Although Sharif faults United Airlines for not conducting a
more thorough investigation, “the key inquiry is whether the
employer made a reasonably informed and considered decision
before taking an adverse employment action.” Smith v. Chrysler
Corp., 155 F.3d 799, 807 (6th Cir. 1998). United Airlines had no
15
obligation to pursue additional investigation when it had more
than ample reason to believe it had been lied to. And while
failure to comply with established investigatory procedures
might indeed be evidence of improper motive, Arlington Heights,
429 U.S. at 267, it is not per se sufficient to create a genuine
dispute as to pretext. A Workers Union representative was
present at Sharif’s meeting with Martin. Neither Sharif nor the
Workers Union representative requested an opportunity to consult
with one another, and Sharif fails to allege what difference a
consultation would have made.
Finally, Sharif contends that, while he would have been
penalized for simply skipping his March 30 shift, he would not
have been discharged. He claims that the severity of the
consequence he received is evidence of pretext. However, courts
are not “a kind of super-personnel department weighing the
prudence of employment decisions.” DeJarnette v. Corning, Inc.,
133 F.3d 293, 299 (4th Cir. 1998). Discharge is not
disproportionate to the offense of misrepresentation and fraud.
As the Sixth Circuit has explained, an employer can “rightfully
consider[] workplace disability fraud to be a serious issue.”
See Seeger v. Cincinnati Bell Tel. Co., 681 F.3d 274, 284 (6th
Cir. 2012). It is inconsequential that missing work without
providing notice normally merits a lesser penalty because those
16
employees do not violate the honesty component of the Working
Together Guidelines.
C.
The FMLA serves the important purpose of allowing employees
to take leave for legitimate family needs and medical reasons,
but it is not a right that can be fraudulently invoked.
Dishonest representations may carry additional risks in an
airline charged with meeting large volume public demands and
providing safe and efficient transportation services.
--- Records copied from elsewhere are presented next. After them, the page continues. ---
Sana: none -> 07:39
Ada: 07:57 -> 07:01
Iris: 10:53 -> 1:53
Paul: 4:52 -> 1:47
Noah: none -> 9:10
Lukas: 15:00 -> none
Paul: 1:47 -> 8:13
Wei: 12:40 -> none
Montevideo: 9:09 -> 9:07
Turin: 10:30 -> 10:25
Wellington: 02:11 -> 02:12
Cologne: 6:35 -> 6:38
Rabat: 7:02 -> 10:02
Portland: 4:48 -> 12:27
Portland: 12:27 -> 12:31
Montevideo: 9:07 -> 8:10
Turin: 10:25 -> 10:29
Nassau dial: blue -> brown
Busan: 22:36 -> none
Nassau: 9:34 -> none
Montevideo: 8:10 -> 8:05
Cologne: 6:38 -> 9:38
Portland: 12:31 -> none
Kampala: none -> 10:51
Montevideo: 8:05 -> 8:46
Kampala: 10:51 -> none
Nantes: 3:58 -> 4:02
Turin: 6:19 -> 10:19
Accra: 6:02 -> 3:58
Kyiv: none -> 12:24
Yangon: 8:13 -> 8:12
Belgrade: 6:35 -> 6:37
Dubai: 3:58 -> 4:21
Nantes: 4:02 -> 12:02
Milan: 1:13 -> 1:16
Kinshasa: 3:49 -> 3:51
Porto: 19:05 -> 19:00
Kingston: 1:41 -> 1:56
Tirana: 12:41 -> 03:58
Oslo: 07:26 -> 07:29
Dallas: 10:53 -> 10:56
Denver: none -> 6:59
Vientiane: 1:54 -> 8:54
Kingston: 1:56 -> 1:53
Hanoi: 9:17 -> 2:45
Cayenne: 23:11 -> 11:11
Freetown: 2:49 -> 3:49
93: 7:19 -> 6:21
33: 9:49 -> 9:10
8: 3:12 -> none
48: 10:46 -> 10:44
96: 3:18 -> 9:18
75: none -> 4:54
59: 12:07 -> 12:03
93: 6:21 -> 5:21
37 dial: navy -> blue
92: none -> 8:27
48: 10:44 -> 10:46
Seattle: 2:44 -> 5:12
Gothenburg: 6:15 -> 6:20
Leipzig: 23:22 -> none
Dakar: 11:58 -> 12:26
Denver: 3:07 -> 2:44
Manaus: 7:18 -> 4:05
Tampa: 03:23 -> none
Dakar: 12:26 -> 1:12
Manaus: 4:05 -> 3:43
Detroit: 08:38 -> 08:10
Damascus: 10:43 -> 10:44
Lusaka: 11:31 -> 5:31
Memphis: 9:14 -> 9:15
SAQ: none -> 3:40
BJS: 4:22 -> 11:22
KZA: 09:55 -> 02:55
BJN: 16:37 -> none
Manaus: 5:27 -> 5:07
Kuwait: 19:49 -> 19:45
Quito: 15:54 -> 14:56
These
goals require predictable policies that ensure to the extent
possible and consistent with the FMLA that proper personnel will
be on duty. While a company may not deny valid requests for
leave, and an employer cannot use allegations of dishonesty as a
pretext for subsequent retaliation, it is equally important to
prevent the FMLA from being abused. As the Department of Labor
explains, “[a]n employee who fraudulently obtains FMLA leave
from an employer is not protected by FMLA’s . . . provisions.”
29 C.F.R. § 825.216(d).
So it is here. The evidence taken as a whole plainly paints
the picture of an employee who used FMLA leave to avoid
interrupting his vacation, and then gave a variety of
inconsistent explanations for his behavior upon his return.
Sharif fails to meet his burden of showing that United Airlines’
explanation for his discharge was pretextual, and therefore
17
fails to establish a genuine dispute of material fact suitable
for trial. 2
IV.
For the foregoing reasons, the judgment of the district
court is
AFFIRMED.
2 The district court discussed, and the parties argued
extensively, the application of a so-called “honest belief rule”
that would require plaintiffs to show that their employers’
nondiscriminatory motivation was not sincerely held. See Sharif
v. United Airlines, Inc., No. 1:14-CV-1294, 2015 WL 4042173, at
*6-7 (E.D. Va. July 1, 2015). We think the issues in this case
are most profitably addressed through the well-established proof
scheme of McDonnell Douglas and its progeny. Accordingly, we see
no reason to address the “honest belief rule.”